Page-level text extractions:
= = =

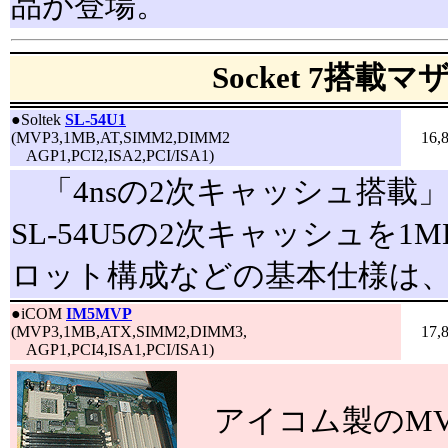
品が登場。
Socket 7搭載
●
Soltek
SL-54U1
(MVP3,1MB,AT,SIMM2,DIMM2
16,
AGP1,PCI2,ISA2,PCI/ISA1)
「4nsの2次キャッシュ搭載
SL-54U5の2次キャッシュを
ロット構成などの基本仕様は、S
●
iCOM
IM5MVP
(MVP3,1MB,ATX,SIMM2,DIMM3,
17,
AGP1,PCI4,ISA1,PCI/ISA1)
アイコム製のMV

= = =

> _WRITTEN TASK_
Give every entry again as it is, dropping its pictures.

> _YOUR RESPONSE_
品が登場。
Socket 7搭載
●
Soltek
SL-54U1
(MVP3,1MB,AT,SIMM2,DIMM2
16,
AGP1,PCI2,ISA2,PCI/ISA1)
「4nsの2次キャッシュ搭載
SL-54U5の2次キャッシュを
ロット構成などの基本仕様は、S
●
iCOM
IM5MVP
(MVP3,1MB,ATX,SIMM2,DIMM3,
17,
AGP1,PCI4,ISA1,PCI/ISA1)
アイコム製のMV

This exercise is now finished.